[Start of Attachment]

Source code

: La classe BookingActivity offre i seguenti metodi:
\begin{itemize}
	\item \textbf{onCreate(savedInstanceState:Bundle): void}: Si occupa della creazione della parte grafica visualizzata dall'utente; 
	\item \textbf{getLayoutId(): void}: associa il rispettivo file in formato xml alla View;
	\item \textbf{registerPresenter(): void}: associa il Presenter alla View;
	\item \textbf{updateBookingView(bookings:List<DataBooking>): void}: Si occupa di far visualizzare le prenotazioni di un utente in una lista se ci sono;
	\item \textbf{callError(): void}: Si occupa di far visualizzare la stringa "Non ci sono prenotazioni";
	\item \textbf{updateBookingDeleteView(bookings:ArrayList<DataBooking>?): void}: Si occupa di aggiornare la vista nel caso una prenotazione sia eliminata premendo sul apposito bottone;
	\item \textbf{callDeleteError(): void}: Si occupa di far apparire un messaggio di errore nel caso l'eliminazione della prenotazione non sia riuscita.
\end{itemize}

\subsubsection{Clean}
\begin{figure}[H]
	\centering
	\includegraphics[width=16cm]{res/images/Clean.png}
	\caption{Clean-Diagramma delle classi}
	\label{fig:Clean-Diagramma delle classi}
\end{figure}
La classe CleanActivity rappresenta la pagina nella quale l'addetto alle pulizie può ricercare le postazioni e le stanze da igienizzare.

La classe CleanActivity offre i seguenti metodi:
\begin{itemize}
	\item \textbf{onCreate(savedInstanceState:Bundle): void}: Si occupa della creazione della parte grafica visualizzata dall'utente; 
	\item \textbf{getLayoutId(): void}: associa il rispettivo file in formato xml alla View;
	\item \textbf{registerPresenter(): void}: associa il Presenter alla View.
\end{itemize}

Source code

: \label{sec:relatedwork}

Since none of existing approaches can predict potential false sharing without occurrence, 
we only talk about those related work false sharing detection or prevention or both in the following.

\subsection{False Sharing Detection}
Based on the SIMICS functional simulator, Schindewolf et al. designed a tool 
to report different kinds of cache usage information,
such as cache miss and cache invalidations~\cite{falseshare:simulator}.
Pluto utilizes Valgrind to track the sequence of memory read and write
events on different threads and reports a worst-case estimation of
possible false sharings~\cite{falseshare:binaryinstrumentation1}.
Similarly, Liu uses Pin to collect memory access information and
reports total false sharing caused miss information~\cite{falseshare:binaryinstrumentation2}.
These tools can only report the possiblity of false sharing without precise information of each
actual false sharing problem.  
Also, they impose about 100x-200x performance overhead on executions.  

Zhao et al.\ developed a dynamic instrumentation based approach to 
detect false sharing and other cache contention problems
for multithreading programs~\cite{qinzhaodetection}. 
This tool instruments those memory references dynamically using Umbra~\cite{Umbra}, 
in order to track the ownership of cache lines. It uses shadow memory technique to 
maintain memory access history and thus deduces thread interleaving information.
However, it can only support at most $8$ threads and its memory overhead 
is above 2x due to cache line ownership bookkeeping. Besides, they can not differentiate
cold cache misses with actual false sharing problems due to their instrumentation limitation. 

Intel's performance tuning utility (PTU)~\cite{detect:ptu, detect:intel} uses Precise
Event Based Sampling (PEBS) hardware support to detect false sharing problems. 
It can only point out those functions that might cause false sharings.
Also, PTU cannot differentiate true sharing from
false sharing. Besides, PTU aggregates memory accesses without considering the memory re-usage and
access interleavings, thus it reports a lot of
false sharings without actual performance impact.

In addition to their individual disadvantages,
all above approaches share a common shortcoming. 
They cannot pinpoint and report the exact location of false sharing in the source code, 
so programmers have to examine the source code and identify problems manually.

[End of Attachment]

#### INSTRUCTION
Whatever is in the entries above, write it out exactly.

#### ANSWER AREA
Source code

: La classe BookingActivity offre i seguenti metodi:
\begin{itemize}
	\item \textbf{onCreate(savedInstanceState:Bundle): void}: Si occupa della creazione della parte grafica visualizzata dall'utente; 
	\item \textbf{getLayoutId(): void}: associa il rispettivo file in formato xml alla View;
	\item \textbf{registerPresenter(): void}: associa il Presenter alla View;
	\item \textbf{updateBookingView(bookings:List<DataBooking>): void}: Si occupa di far visualizzare le prenotazioni di un utente in una lista se ci sono;
	\item \textbf{callError(): void}: Si occupa di far visualizzare la stringa "Non ci sono prenotazioni";
	\item \textbf{updateBookingDeleteView(bookings:ArrayList<DataBooking>?): void}: Si occupa di aggiornare la vista nel caso una prenotazione sia eliminata premendo sul apposito bottone;
	\item \textbf{callDeleteError(): void}: Si occupa di far apparire un messaggio di errore nel caso l'eliminazione della prenotazione non sia riuscita.
\end{itemize}

\subsubsection{Clean}
\begin{figure}[H]
	\centering
	\includegraphics[width=16cm]{res/images/Clean.png}
	\caption{Clean-Diagramma delle classi}
	\label{fig:Clean-Diagramma delle classi}
\end{figure}
La classe CleanActivity rappresenta la pagina nella quale l'addetto alle pulizie può ricercare le postazioni e le stanze da igienizzare.

La classe CleanActivity offre i seguenti metodi:
\begin{itemize}
	\item \textbf{onCreate(savedInstanceState:Bundle): void}: Si occupa della creazione della parte grafica visualizzata dall'utente; 
	\item \textbf{getLayoutId(): void}: associa il rispettivo file in formato xml alla View;
	\item \textbf{registerPresenter(): void}: associa il Presenter alla View.
\end{itemize}

Source code

: \label{sec:relatedwork}

Since none of existing approaches can predict potential false sharing without occurrence, 
we only talk about those related work false sharing detection or prevention or both in the following.

\subsection{False Sharing Detection}
Based on the SIMICS functional simulator, Schindewolf et al. designed a tool 
to report different kinds of cache usage information,
such as cache miss and cache invalidations~\cite{falseshare:simulator}.
Pluto utilizes Valgrind to track the sequence of memory read and write
events on different threads and reports a worst-case estimation of
possible false sharings~\cite{falseshare:binaryinstrumentation1}.
Similarly, Liu uses Pin to collect memory access information and
reports total false sharing caused miss information~\cite{falseshare:binaryinstrumentation2}.
These tools can only report the possiblity of false sharing without precise information of each
actual false sharing problem.  
Also, they impose about 100x-200x performance overhead on executions.  

Zhao et al.\ developed a dynamic instrumentation based approach to 
detect false sharing and other cache contention problems
for multithreading programs~\cite{qinzhaodetection}. 
This tool instruments those memory references dynamically using Umbra~\cite{Umbra}, 
in order to track the ownership of cache lines. It uses shadow memory technique to 
maintain memory access history and thus deduces thread interleaving information.
However, it can only support at most $8$ threads and its memory overhead 
is above 2x due to cache line ownership bookkeeping. Besides, they can not differentiate
cold cache misses with actual false sharing problems due to their instrumentation limitation. 

Intel's performance tuning utility (PTU)~\cite{detect:ptu, detect:intel} uses Precise
Event Based Sampling (PEBS) hardware support to detect false sharing problems. 
It can only point out those functions that might cause false sharings.
Also, PTU cannot differentiate true sharing from
false sharing. Besides, PTU aggregates memory accesses without considering the memory re-usage and
access interleavings, thus it reports a lot of
false sharings without actual performance impact.

In addition to their individual disadvantages,
all above approaches share a common shortcoming. 
They cannot pinpoint and report the exact location of false sharing in the source code, 
so programmers have to examine the source code and identify problems manually.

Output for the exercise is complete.